Platform Evolution with LLM Integration

As large language models (LLMs), particularly open-source models, become increasingly capable and accessible, our workflow platform is evolving to incorporate LLM-driven intelligence. The goal is to enable workflows that can reason, automate tasks, and interact with systems more dynamically.

The first focus area is evaluating and integrating open-source LLMs. This includes researching different model families, testing their capabilities, and identifying which models best support reasoning, orchestration, and automation within our platform.

The second focus area is standardizing system access through the MCP protocol. Existing connectors that interact with external systems and data stores are being adapted to MCP and exposed as Tools. By limiting LLM interactions to these MCP-based tools, we create a controlled interface between the model and enterprise systems.

This architecture acts as a guardrail: the LLM cannot directly access systems or perform arbitrary actions. Instead, it operates only through approved tools with defined capabilities, ensuring predictable behavior, security, and governance while still enabling powerful AI-driven workflows.

Workflows with Open-Source LLMs (AI Agents)

By embedding an open-source LLM directly into the platform, workflows will be able to leverage the model’s reasoning capabilities to interpret tasks, make decisions, and orchestrate workflow steps dynamically.

Let's see an example of building a workflow with and without a LLM on the platform.

This workflow is: Refund Request and in simple term it will include the following steps and stages:

→ Verify Order

→ Check Refund Policy

→ Approve or Reject

→ Send Notification (Email, Instance Message, SMS...)

Workflow without LLMs (Agent)

1. Business defines requirements and provide domain knowledge

2. Engineers analyze the process and design the workflow logic

3. AutomateFlow Framework executes the workflow

In #2, engineers write code and configure workflow per #1 requirements.

Even the generic Refund Request Workflow could cover 80% of the use cases but there are still 20% left.

E.g. adding another step between Verify Order and Check Refund Policy. It requires development and testing efforts.

Workflow with LLMs (Agent)

1. Business defines requirements, provide domain knowledge, and tools (Connectors to be converted to MCP Tools)

2. Feed the above requirements to LLM

3. AutomateFlow Framework executes the workflow

In #2, the LLMs may dynamically decide:

→ Retrieve Order Info

→ Check Refund Policy

→ Determine Eligibility

→ Call Refund API

→ Send Notification (Email, Instance Message, SMS...)

Constrain LLM Autonomy because workflows with LLMs are no longer static

Engineers need to put guardrails to these LLMs. In this case, we need to enforce LLMs only act on pre-defined Tools (Retrieve Order Info, Check Refund Policy, Determine Eligibility, and ...) and nothing else.
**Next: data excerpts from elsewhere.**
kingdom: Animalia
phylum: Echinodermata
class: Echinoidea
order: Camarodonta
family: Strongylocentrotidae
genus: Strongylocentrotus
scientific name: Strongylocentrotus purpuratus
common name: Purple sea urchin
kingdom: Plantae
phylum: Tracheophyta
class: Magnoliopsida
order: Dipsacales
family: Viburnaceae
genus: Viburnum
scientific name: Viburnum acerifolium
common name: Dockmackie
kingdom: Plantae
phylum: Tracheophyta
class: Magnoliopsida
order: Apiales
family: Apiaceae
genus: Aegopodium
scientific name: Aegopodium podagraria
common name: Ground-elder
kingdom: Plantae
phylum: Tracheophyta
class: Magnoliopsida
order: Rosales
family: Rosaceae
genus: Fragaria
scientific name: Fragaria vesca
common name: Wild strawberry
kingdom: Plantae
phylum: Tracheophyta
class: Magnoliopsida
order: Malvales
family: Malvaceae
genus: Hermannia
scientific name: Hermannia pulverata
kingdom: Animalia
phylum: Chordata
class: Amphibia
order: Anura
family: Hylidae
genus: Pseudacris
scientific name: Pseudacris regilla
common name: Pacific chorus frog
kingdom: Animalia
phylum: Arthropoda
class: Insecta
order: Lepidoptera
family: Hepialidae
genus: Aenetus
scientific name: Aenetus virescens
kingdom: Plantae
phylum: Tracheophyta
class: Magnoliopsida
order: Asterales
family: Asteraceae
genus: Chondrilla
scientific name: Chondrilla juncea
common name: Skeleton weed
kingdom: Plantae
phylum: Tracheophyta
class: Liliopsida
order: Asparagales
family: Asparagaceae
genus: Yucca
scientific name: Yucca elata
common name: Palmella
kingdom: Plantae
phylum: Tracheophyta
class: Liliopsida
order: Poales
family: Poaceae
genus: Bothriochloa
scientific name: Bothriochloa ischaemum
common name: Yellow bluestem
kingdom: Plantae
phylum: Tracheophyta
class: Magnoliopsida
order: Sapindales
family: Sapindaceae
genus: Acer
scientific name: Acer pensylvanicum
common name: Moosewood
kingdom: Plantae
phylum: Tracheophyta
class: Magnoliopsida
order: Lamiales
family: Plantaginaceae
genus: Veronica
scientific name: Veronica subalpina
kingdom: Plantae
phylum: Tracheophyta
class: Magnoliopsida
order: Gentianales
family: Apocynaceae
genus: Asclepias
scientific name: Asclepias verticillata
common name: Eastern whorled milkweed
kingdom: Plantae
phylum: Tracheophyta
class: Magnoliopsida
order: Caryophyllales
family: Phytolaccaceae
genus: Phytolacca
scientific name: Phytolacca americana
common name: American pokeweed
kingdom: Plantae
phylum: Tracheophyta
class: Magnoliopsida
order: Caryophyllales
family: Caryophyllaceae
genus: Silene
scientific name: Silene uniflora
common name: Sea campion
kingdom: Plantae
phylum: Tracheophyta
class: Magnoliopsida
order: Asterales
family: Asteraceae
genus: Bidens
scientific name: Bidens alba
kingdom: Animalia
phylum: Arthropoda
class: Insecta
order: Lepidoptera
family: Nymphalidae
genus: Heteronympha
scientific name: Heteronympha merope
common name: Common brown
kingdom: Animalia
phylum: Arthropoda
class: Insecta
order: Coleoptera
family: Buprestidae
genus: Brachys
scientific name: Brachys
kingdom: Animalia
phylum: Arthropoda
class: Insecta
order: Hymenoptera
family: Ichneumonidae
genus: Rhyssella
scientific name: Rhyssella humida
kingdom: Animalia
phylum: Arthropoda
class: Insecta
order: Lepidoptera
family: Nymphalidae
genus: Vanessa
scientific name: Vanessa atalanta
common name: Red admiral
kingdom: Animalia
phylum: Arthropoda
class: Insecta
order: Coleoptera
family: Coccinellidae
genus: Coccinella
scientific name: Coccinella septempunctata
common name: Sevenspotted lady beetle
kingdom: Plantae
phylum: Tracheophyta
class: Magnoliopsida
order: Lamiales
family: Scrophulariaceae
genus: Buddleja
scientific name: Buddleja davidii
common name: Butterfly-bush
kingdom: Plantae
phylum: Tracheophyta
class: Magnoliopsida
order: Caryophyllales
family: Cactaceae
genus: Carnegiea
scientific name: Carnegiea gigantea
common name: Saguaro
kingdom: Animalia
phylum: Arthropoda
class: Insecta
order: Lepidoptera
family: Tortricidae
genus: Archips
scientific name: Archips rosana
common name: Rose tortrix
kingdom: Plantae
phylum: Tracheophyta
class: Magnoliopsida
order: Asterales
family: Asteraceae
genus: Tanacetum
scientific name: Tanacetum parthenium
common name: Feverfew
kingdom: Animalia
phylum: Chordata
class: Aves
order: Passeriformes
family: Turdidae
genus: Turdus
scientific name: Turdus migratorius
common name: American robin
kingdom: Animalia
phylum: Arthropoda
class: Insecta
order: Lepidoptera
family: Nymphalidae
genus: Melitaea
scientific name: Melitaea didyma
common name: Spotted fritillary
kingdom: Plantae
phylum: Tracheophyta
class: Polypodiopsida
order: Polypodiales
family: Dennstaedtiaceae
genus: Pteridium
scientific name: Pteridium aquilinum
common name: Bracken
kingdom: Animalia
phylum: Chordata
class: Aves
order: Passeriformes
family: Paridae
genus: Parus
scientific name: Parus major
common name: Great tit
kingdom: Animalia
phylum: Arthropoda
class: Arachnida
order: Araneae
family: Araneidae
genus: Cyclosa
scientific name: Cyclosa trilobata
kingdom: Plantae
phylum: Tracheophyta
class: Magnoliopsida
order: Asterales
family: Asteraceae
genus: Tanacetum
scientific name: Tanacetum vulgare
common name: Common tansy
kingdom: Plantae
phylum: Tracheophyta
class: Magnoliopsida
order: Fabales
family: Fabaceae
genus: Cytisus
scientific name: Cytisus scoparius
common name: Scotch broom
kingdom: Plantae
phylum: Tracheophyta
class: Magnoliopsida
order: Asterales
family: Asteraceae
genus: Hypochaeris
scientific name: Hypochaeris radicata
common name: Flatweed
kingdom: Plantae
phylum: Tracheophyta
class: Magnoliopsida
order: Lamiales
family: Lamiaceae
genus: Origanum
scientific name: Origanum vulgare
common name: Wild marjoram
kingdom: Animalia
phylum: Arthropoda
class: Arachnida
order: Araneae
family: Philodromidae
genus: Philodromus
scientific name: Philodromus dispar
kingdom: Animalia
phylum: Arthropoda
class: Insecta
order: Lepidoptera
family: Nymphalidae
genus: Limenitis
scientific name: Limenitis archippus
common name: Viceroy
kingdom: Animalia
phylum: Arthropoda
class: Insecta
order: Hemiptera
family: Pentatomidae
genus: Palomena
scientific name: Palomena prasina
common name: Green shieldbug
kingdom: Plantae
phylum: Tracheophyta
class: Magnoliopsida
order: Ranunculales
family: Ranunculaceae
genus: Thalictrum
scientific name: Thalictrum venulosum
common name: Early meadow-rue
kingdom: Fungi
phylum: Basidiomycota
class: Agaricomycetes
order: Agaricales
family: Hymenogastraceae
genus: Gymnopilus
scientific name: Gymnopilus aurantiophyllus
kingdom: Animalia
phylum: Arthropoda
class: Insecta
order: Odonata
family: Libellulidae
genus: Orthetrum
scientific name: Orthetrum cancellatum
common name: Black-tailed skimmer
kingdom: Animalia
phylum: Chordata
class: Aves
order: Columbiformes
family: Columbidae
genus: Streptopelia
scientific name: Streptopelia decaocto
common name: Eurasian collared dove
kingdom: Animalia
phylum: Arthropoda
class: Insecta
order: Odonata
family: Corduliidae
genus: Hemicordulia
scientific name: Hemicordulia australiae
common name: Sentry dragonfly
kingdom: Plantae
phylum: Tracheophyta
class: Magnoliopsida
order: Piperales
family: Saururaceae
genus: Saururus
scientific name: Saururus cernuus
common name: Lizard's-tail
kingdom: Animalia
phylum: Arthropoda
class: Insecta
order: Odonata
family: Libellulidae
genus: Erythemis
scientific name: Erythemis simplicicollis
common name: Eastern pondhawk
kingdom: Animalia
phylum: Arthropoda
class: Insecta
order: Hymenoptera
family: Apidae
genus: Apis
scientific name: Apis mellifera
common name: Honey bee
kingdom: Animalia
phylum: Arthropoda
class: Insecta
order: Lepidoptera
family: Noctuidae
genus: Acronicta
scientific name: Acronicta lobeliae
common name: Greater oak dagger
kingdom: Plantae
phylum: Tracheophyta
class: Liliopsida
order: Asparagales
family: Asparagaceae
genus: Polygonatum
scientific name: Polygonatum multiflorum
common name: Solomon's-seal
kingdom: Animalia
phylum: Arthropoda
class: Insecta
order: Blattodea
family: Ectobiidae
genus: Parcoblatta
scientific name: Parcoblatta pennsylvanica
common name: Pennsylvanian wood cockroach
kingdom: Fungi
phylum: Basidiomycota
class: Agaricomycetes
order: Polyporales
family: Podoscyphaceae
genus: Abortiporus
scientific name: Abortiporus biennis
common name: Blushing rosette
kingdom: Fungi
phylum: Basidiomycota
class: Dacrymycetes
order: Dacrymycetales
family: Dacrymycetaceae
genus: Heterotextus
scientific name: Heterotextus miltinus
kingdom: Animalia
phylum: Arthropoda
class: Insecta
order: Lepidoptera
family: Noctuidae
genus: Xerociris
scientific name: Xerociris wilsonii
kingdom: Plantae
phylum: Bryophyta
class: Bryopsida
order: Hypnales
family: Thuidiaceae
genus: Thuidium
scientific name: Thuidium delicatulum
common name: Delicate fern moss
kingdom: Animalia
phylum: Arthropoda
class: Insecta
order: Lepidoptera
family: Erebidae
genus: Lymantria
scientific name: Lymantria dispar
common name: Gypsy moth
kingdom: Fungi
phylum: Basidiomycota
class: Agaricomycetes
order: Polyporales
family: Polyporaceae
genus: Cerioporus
These Tools will be carried out as Connectors (Convert them to MCP standard protocol which will talk about later) and feed to LLMs along with the requirement and domain knowledge.

The existing Send Notification Connector, which takes in a message and send out a SMS using Twilio API. Now this Connector needs a wrapper to be on MCP standard protocol so LLMs can interact with this tool to send out notification.

Put guardrails in LLMs via a set of tools → Put guardrails the workflow → Deterministic and no surprises!

In #2, engineers write LLM prompts based on business requirements and domain knowledge as well as re-using existing and developing tools and guardrails.

MCP

MCP (Model Context Protocol) – an open standard introduced by Anthropic that lets LLMs interact with external tools and data through a unified interface. It standardizes Tool discovery, invocation, and data access for LLMs (AI agents).

Streamable HTTP – The recommended MCP transport protocol that allows LLMs (AI Agents) to communicate with MCP servers using standard HTTP requests with optional streaming responses.

All Connectors need to and will be built as Tools to support Streamable HTTP so LLMs(AI Agents) can interact them seamlessly!

The official Anthropic Model Context Protocol (MCP) website

Open Souce LLM

The following LLM will be evaluated:

Llama (1B, 3B, 8B) Tested locally on MacBook using Ollama

Qwen (0.6B, 1.8B, 4B, 7B)

DeepSeek (1.3B, 7B)

GPT-OSS (20B)

April 2025:

Tested DeepSeek, the 1.3B is really fast but it is not very stable - some tasks it does a great job but others are bad. 7B is much better but the processing speed is much much slower ;-(

July 2025:

Qwen3 came out in Late April 2025 and on general purposes it does better than DeepSeek. But it does not support structure output.

August 2025, GPT-OSS-20B came out to public and this is overall the best model. It is a much larger model compared with others ones therefore it requires a significant amount of memory (32G vs 4-12G).

Even Llama 3.2 came out late in 2024, it seems to be a good trade off between GPT-OSS and Qwen3 and Deepseek.

Llama, Qwen, and Deepseek models are tested locally on MacBook using Ollama.